* _WHAT TO DO_
Would you give back exactly the lines from the line with "9: (91, 70)" through the end of the entries below, both included, but none of the pictures?

........

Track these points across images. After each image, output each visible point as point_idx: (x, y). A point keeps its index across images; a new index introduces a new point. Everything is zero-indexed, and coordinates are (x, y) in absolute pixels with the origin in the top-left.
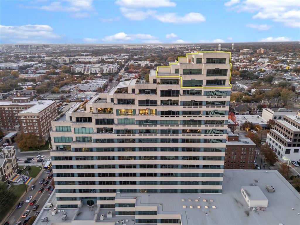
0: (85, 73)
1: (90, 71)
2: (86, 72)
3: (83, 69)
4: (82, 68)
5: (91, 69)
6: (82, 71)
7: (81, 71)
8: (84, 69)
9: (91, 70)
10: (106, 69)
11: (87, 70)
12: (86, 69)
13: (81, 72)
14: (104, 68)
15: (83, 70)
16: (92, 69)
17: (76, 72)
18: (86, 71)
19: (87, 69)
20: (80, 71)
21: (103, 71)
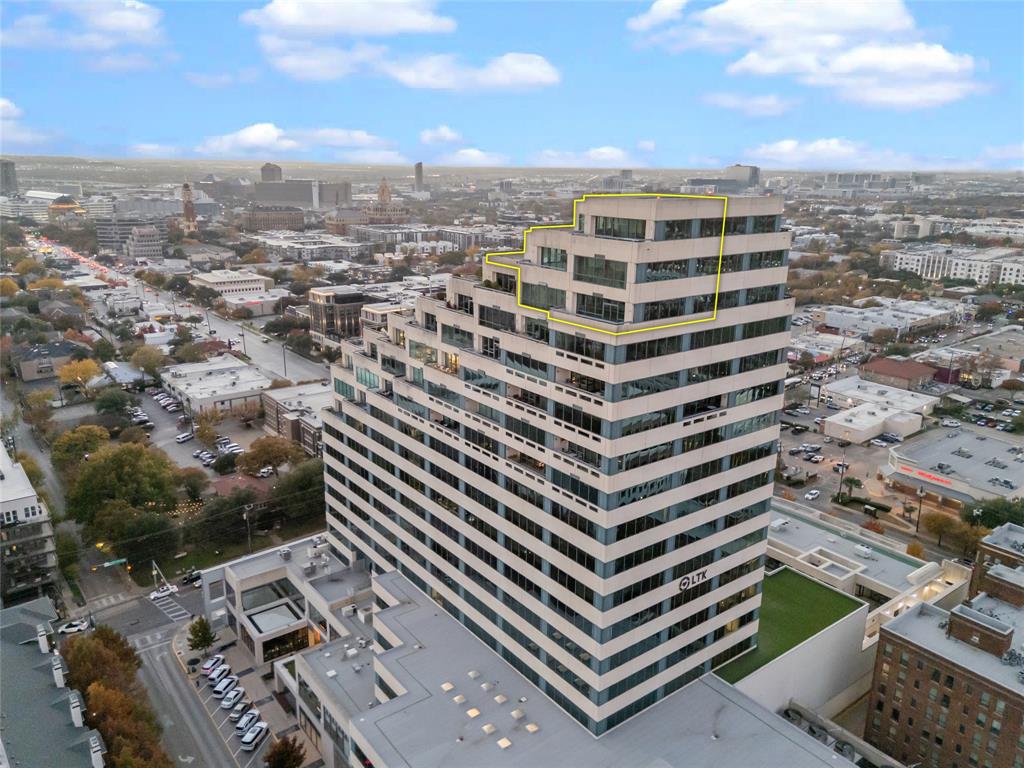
0: (927, 275)
1: (949, 270)
2: (932, 272)
3: (924, 259)
4: (920, 258)
5: (954, 264)
6: (919, 268)
7: (915, 268)
8: (929, 261)
9: (953, 267)
10: (1015, 270)
11: (938, 268)
12: (934, 262)
13: (914, 271)
14: (1008, 266)
15: (923, 266)
16: (957, 264)
17: (897, 269)
18: (933, 267)
19: (939, 262)
20: (908, 267)
21: (1002, 277)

........

* _WRITTEN SOLUTION_
9: (91, 70)
10: (106, 69)
11: (87, 70)
12: (86, 69)
13: (81, 72)
14: (104, 68)
15: (83, 70)
16: (92, 69)
17: (76, 72)
18: (86, 71)
19: (87, 69)
20: (80, 71)
21: (103, 71)
0: (927, 275)
1: (949, 270)
2: (932, 272)
3: (924, 259)
4: (920, 258)
5: (954, 264)
6: (919, 268)
7: (915, 268)
8: (929, 261)
9: (953, 267)
10: (1015, 270)
11: (938, 268)
12: (934, 262)
13: (914, 271)
14: (1008, 266)
15: (923, 266)
16: (957, 264)
17: (897, 269)
18: (933, 267)
19: (939, 262)
20: (908, 267)
21: (1002, 277)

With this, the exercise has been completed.